La présence d'une insuffisance cardiaque congestive au moment de la mise en dialyse (31% des patients survivant aux 6 premiers mois en dialyse) est un prédicteur important de la mortalité cardiovasculaire et globale en dialyse (médiane de survie 32 mois, vs 62 mois, p<0.0001) [2]. Les facteurs de risque d'une insuffisance cardiaque congestive lors de la mise en dialyse sont : une dysfonction ventriculaire gauche systolique, l'âge, la présence d'un diabète ou d'une insuffisance coronaire. De plus, 7% des patients dialysés développent chaque année une insuffisance cardiaque congestive dont la survenue de novo est favorisée par l'âge, l'anémie, l'hypoalbuminémie et l'hypertension pendant le traitement dialytique et la dysfonction systolique [2].
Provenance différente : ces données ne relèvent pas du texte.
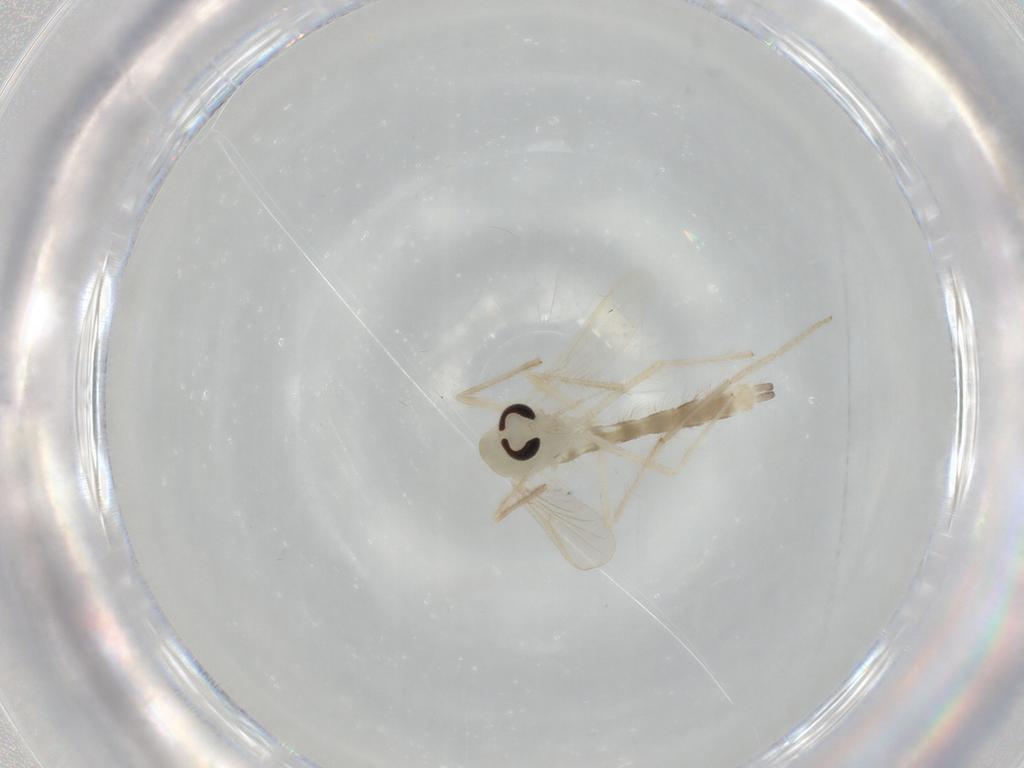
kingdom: Animalia
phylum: Arthropoda
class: Insecta
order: Diptera
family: Chironomidae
La dysfonction systolique définie par une fraction de raccourcissement < 25 % à l'échocardiogaphie ou une fraction d'éjection < 40 %, concerne 15 % des patients lors de la mise en dialyse. La dysfonction systolique a un pronostic défavorable avec une médiane de survie de 43 mois contre 54 mois chez les patients sans cette anomalie [5]. La dysfonction systolique est fortement associée à l'insuffisance coronaire (odd ratio 3.13) et fortement correlée à la présence des 2 autres anomalies échocardiographiques, la dilatation ventriculaire gauche et l'hypertrophie ventriculaire gauche (HVG).
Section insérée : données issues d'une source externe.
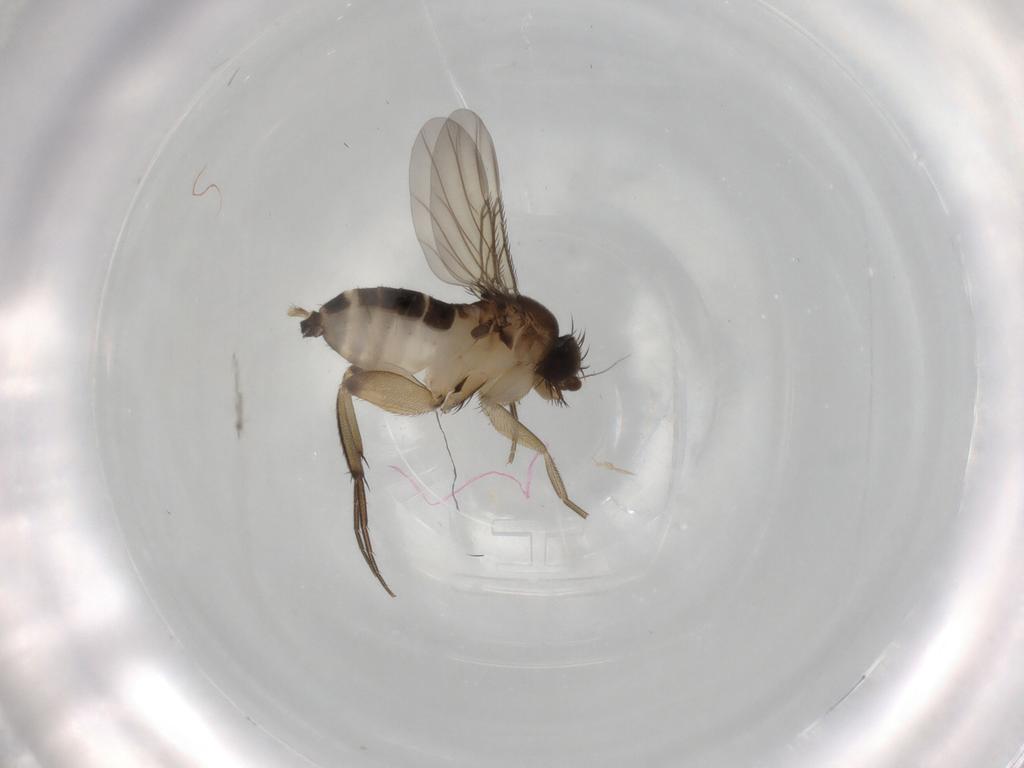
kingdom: Animalia
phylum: Arthropoda
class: Insecta
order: Diptera
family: Phoridae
L'hypertrophie ventriculaire gauche est particulièrement fréquente chez les sujets urémiques : environ 75% des patients lors de la mise en route du traitement dialytique. L'HVG est généralement mise en évidence par échocardiographie, la définition étant un indice de masse ventriculaire gauche calculé ?134 et ?110 g/m2 de surface corporelle chez l'homme et chez la femme respectivement. L'échocardiographie est une technique assez fiable et reproductible de mesure de la masse ventriculaire [6]. Chez le dialysé, certaines limitations du calcul de l'indice de masse ventriculaire gauche doivent être reconnues notamment l'influence de l'état d'hydratation [6] (Voir "Considérations méthodologiques").
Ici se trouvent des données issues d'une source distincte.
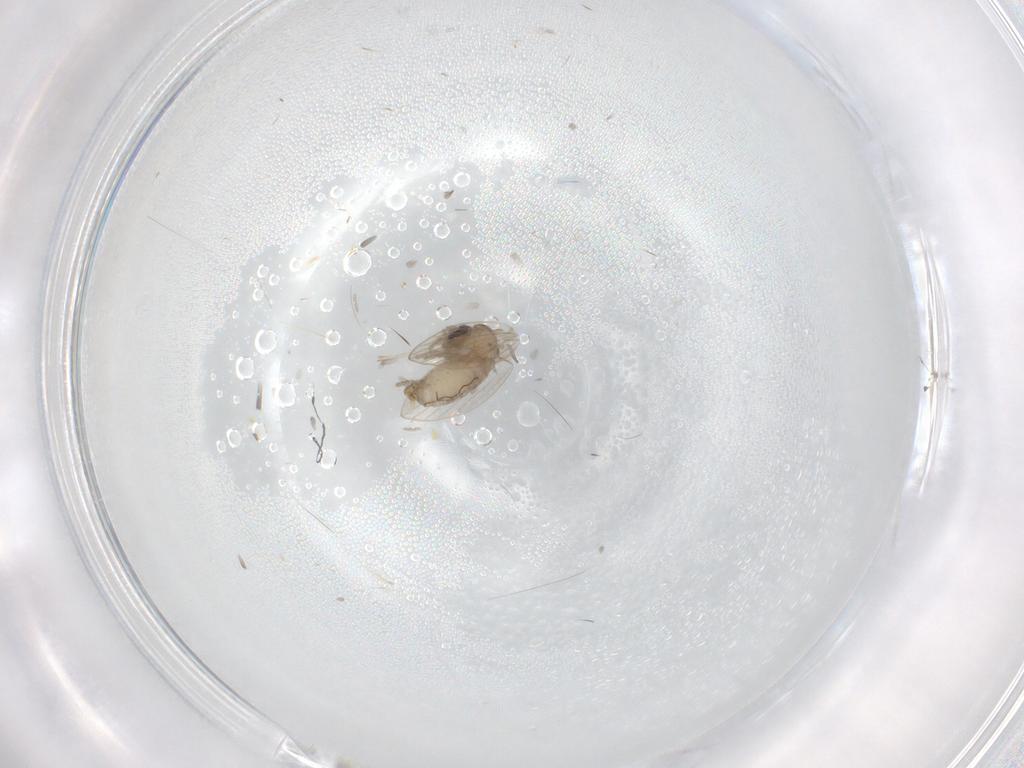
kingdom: Animalia
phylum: Arthropoda
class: Insecta
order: Diptera
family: Psychodidae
voir la figure "Hypertrophie ventriculaire gauche chez un patient insuffisant rénal. Il s'agit en fait d'une augmentation de la masse ventriculaire gauche liée à une augmentation considérable du tissu interstitiel par une fibrose intercardiomyocytaire.

L'HVG est un prédicteur indépendant de la mortalité cardiaque chez le dialysé comme chez le sujet hypertendu "essentiel". Parmi les patients dialysés qui présentent une HVG, les deux-tiers décèdent d'insuffisance cardiaque ou de mort subite. La mortalité à 5 ans augmente de 23 % à 52 % selon que l'indice de masse ventriculaire gauche est inférieur ou supérieur à 125g/m2 [7].

Ces observations peuvent encore être affinées par l'étude de la géométrie ventriculaire gauche. Globalement 3 situations peuvent se présenter en-dehors de la normale : hypertrophie concentrique (masse élevée, rapport masse/volume élevé) surtout secondaire à une surcharge de pression (HTA, rétrécissement aortique) ; hypertrophie excentrique (masse élevée avec rapport masse/volume normal) qui survient essentiellement comme une réponse physiologique appropriée à une surcharge de volume ; remodelage (dilatation ventriculaire gauche sans hypertrophie, rapport masse/volume bas). Dans cette situation l'incapacité à augmenter l'épaisseur pariétale ventriculaire gauche peut être délétère car la tension pariétale augmente, ce qui accroit les besoins en O2.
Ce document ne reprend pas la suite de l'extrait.